---- Record extracts

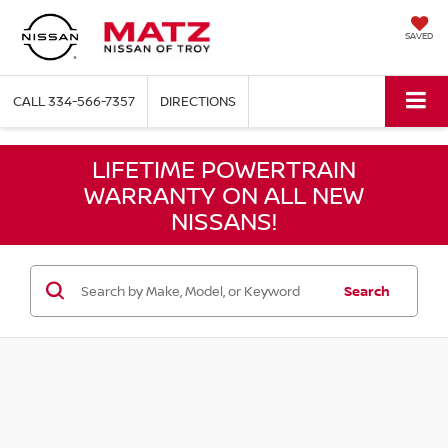
SAVED
CALL
334-566-7357
DIRECTIONS
LIFETIME POWERTRAIN
WARRANTY ON ALL NEW
NISSANS!
Search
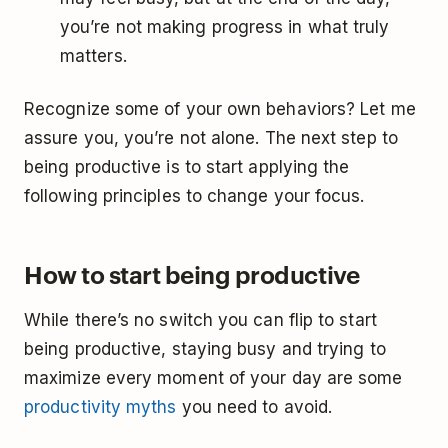
you’re not making progress in what truly
matters.
Recognize some of your own behaviors? Let me
assure you, you’re not alone. The next step to
being productive is to start applying the
following principles to change your focus.
How to start being productive
While there’s no switch you can flip to start
being productive, staying busy and trying to
maximize every moment of your day are some
productivity myths
you need to avoid.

--------

* Required action *
Would you copy out every entry above word for word, without the pictures?

* Solution for this task *
SAVED
CALL
334-566-7357
DIRECTIONS
LIFETIME POWERTRAIN
WARRANTY ON ALL NEW
NISSANS!
Search
you’re not making progress in what truly
matters.
Recognize some of your own behaviors? Let me
assure you, you’re not alone. The next step to
being productive is to start applying the
following principles to change your focus.
How to start being productive
While there’s no switch you can flip to start
being productive, staying busy and trying to
maximize every moment of your day are some
productivity myths
you need to avoid.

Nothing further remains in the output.